Мальчик поднял лицо к небу и засмеялся. Царь сказал: «Разве уместно смеяться в твоем положении?» – Молвил мальчик: «Заботиться о детях обязанность родителей, жалобы подают кадию, а справедливости ищут у царя. Теперь родители предали меня на смерть ради благ мирских, кади дал решение казнить меня, а царь видит спасение свое в моей смерти. Не вижу я покрова, кроме Господа Всевышнего».
Сжалось у царя при этих словах сердце и навернулись на глаза слезы. Молвил он: «Лучше мне погибнуть, чем пролить кровь невинного». Поцеловал он его в чело и в глаза, прижал к груди, одарил несметными благами и отпустил на волю. Говорят, что царь в ту же неделю исцелился.

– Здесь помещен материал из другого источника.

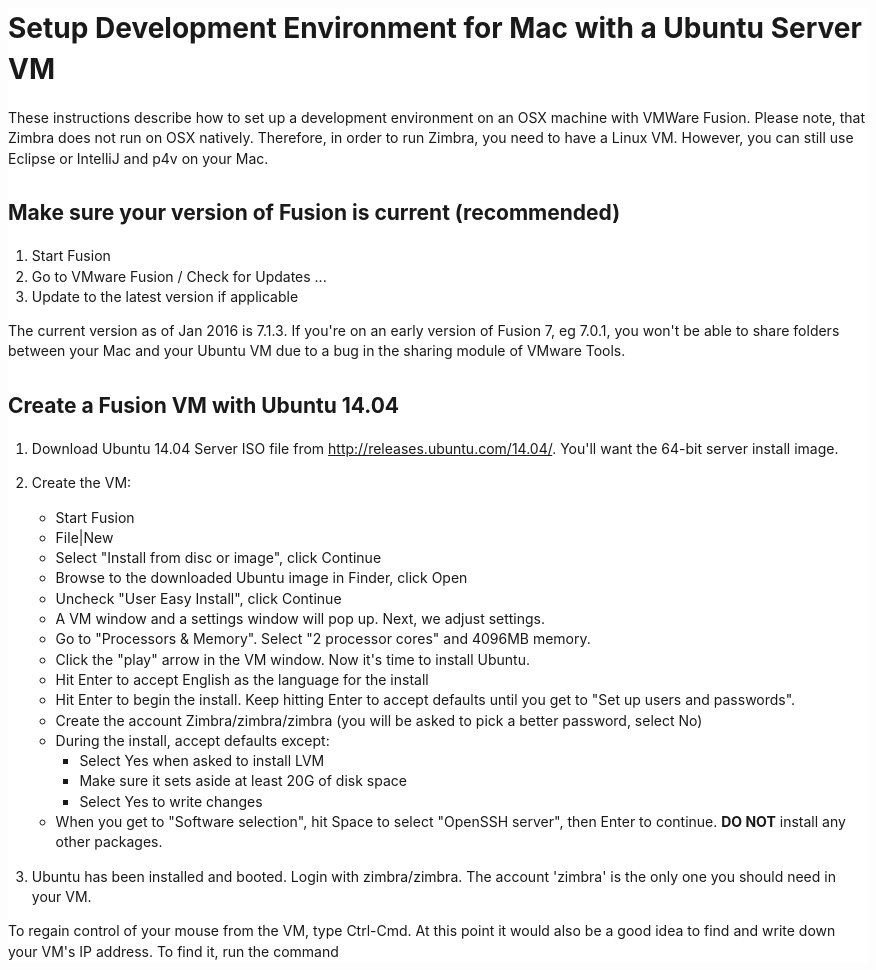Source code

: Setup Development Environment for Mac with a Ubuntu Server VM
=============================================================

These instructions describe how to set up a development environment on an OSX machine with VMWare Fusion.
Please note, that Zimbra does not run on OSX natively. Therefore, in order to run Zimbra, you need to have a Linux VM. However, you can still
use Eclipse or IntelliJ and p4v on your Mac.


## Make sure your version of Fusion is current (recommended)

1. Start Fusion
2. Go to VMware Fusion / Check for Updates ...
3. Update to the latest version if applicable

The current version as of Jan 2016 is 7.1.3. If you're on an early version of Fusion 7, eg 7.0.1, you won't be able to share folders between
your Mac and your Ubuntu VM due to a bug in the sharing module of VMware Tools.


## Create a Fusion VM with Ubuntu 14.04

1. Download Ubuntu 14.04 Server ISO file from <http://releases.ubuntu.com/14.04/>. You'll want the 64-bit server install image.

2. Create the VM:

    - Start Fusion
    - File|New
    - Select "Install from disc or image", click Continue
    - Browse to the downloaded Ubuntu image in Finder, click Open
    - Uncheck "User Easy Install", click Continue
    - A VM window and a settings window will pop up. Next, we adjust settings.
    - Go to "Processors & Memory". Select "2 processor cores" and 4096MB memory.
    - Click the "play" arrow in the VM window. Now it's time to install Ubuntu.
    - Hit Enter to accept English as the language for the install
    - Hit Enter to begin the install. Keep hitting Enter to accept defaults until you get to "Set up users and passwords".
    - Create the account Zimbra/zimbra/zimbra (you will be asked to pick a better password, select No)
    - During the install, accept defaults except:
    	- Select Yes when asked to install LVM
    	- Make sure it sets aside at least 20G of disk space
    	- Select Yes to write changes
    - When you get to "Software selection", hit Space to select "OpenSSH server", then Enter to continue. **DO NOT** install any
    other packages.

3. Ubuntu has been installed and booted. Login with zimbra/zimbra. The account 'zimbra' is the only one you should need in your VM.

To regain control of your mouse from the VM, type Ctrl-Cmd. At this point it would also be a good idea to find and write down your
VM's IP address. To find it, run the command
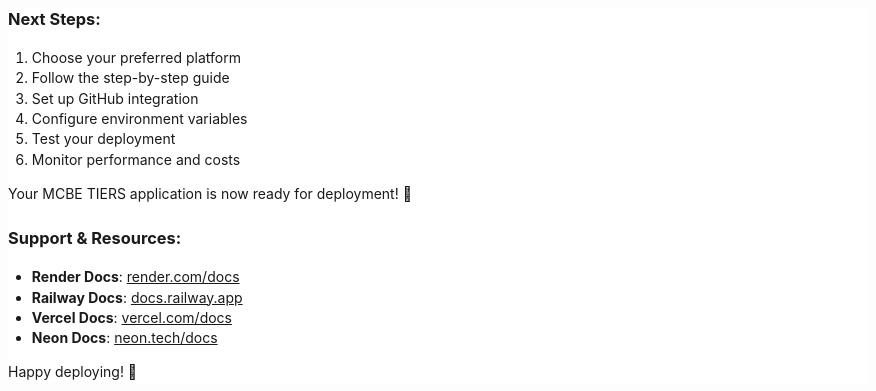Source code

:### Next Steps:
1. Choose your preferred platform
2. Follow the step-by-step guide
3. Set up GitHub integration
4. Configure environment variables
5. Test your deployment
6. Monitor performance and costs

Your MCBE TIERS application is now ready for deployment! 🚀

### Support & Resources:
- **Render Docs**: [render.com/docs](https://render.com/docs)
- **Railway Docs**: [docs.railway.app](https://docs.railway.app)
- **Vercel Docs**: [vercel.com/docs](https://vercel.com/docs)
- **Neon Docs**: [neon.tech/docs](https://neon.tech/docs)

Happy deploying! 🎯
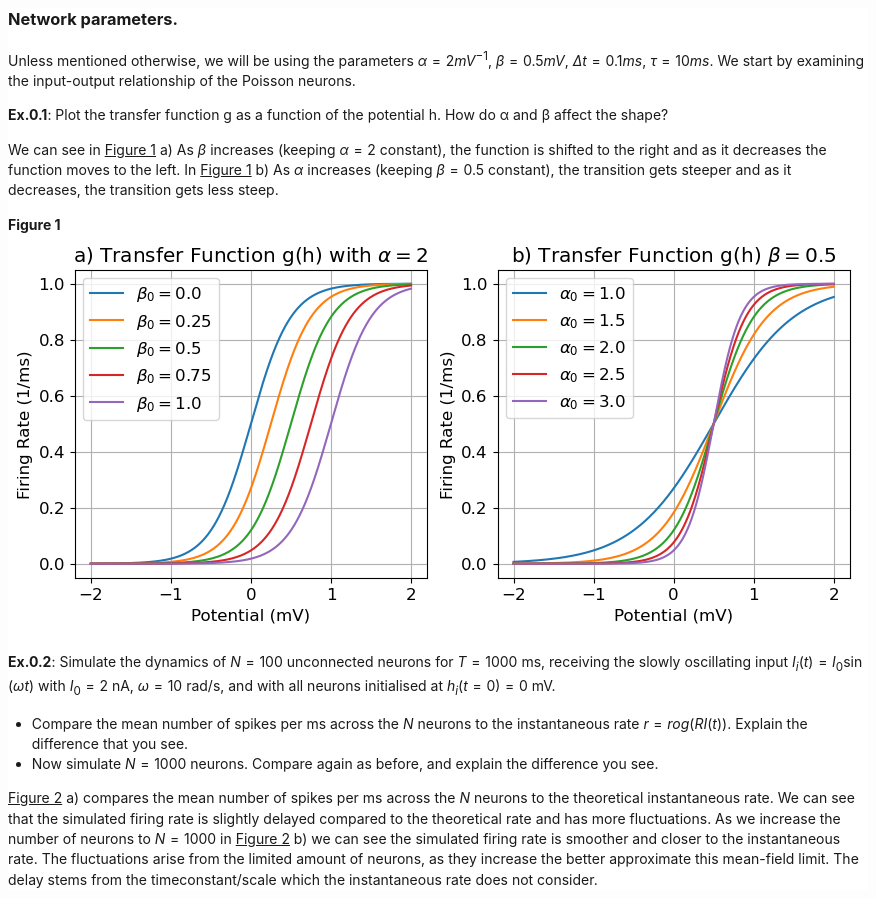 ### Network parameters.
Unless mentioned otherwise, we will be using the parameters $\alpha = 2 mV^{-1}$, $\beta = 0.5 mV$, $\Delta t = 0.1 ms$, $\tau = 10 ms$.
We start by examining the input-output relationship of the Poisson neurons.

**Ex.0.1**: Plot the transfer function g as a function of the potential h. How do α and β affect the shape?

We can see in
<a href="#fig-ex0-1" class="quarto-xref">Figure 1</a> a) As $\beta$
increases (keeping $\alpha = 2$ constant), the function is shifted to
the right and as it decreases the function moves to the left. In
<a href="#fig-ex0-1" class="quarto-xref">Figure 1</a> b) As $\alpha$
increases (keeping $\beta = 0.5$ constant), the transition gets steeper
and as it decreases, the transition gets less steep.

**Figure 1**
![](pyreport_files/figure-commonmark/fig-ex0-1-output-1.png)

**Ex.0.2**: Simulate the dynamics of $N = 100$ unconnected neurons for $T = 1000$ ms, receiving the slowly oscillating input $I_i(t) = I_0 \sin(\omega t)$ with $I_0 = 2$ nA, $\omega = 10$ rad/s, and with all neurons initialised at $h_i(t = 0) = 0$ mV.

- Compare the mean number of spikes per ms across the $N$ neurons to the instantaneous rate $r = rog(RI(t))$. Explain the difference that you see.
- Now simulate $N = 1000$ neurons. Compare again as before, and explain the difference you see.


<a href="#fig-ex0-2" class="quarto-xref">Figure 2</a> a)
compares the mean number of spikes per ms across the $N$ neurons to the
theoretical instantaneous rate. We can see that the simulated firing
rate is slightly delayed compared to the theoretical rate and has more
fluctuations. As we increase the number of neurons to $N = 1000$ in
<a href="#fig-ex0-2" class="quarto-xref">Figure 2</a> b) we can see the
simulated firing rate is smoother and closer to the instantaneous rate.
The fluctuations arise from the limited amount of neurons, as they
increase the better approximate this mean-field limit. The delay stems
from the timeconstant/scale which the instantaneous rate does not
consider.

Бежал один из рабов Амра ибн Лейса[21]. Отправились в погоню за ним и привели его назад. Ненавидел его визирь[22] и дал приказ казнить его, чтобы другой раз рабы не решались на такой поступок. Раб пришел к Амру, склонил голову к земле и сказал:
«Что ты захочешь, пусть со мной свершится,
Противиться не смею хозяина деснице».
«Но так как вскормлен я милостями этого дома, не хочу я, чтобы в день Суда ты ответил за мою кровь. Если хочешь ты казнить раба, приложи к этому закон, дабы не ответить в день Воскресения».
Царь молвил: «Какое же приложение закона могу я дать?».
Раб ответил: «Дай мне дозволение убить визиря, а тогда повели убить меня в наказание за это, чтобы иметь право на казнь».
Царь рассмеялся и сказал визирю: «Что ты на это скажешь?»
Тот отвечал: «О повелитель, заклинаю тебя могилой отца твоего, оставь этого негодяя в живых, чтобы не вверг он меня в беду. Моя вина: не внял я словам мудрецов, говоривших:
«Если ты с пращником драку затеешь,
Череп проломит тебе он, гляди.
Если врагу ты стрелу посылаешь,
Сам ты на месте его не сиди».
Был у царя Зузана[23] один мудрец, благородный душою и добрый нравом, который всем присутствующим оказывал услуги, а обо всех отсутствующих хорошо отзывался. Однажды случилось ему совершить какой-то поступок, который пришелся царю не по нраву. Отобрал он у мудреца его имущество и велел наказать его. Военачальники царя помнили прежние благодеяния его, были обязаны ему благодарностью и поэтому, пока он был в темнице, проявляли к нему доброту и ласку и избегали попреков и резкостей.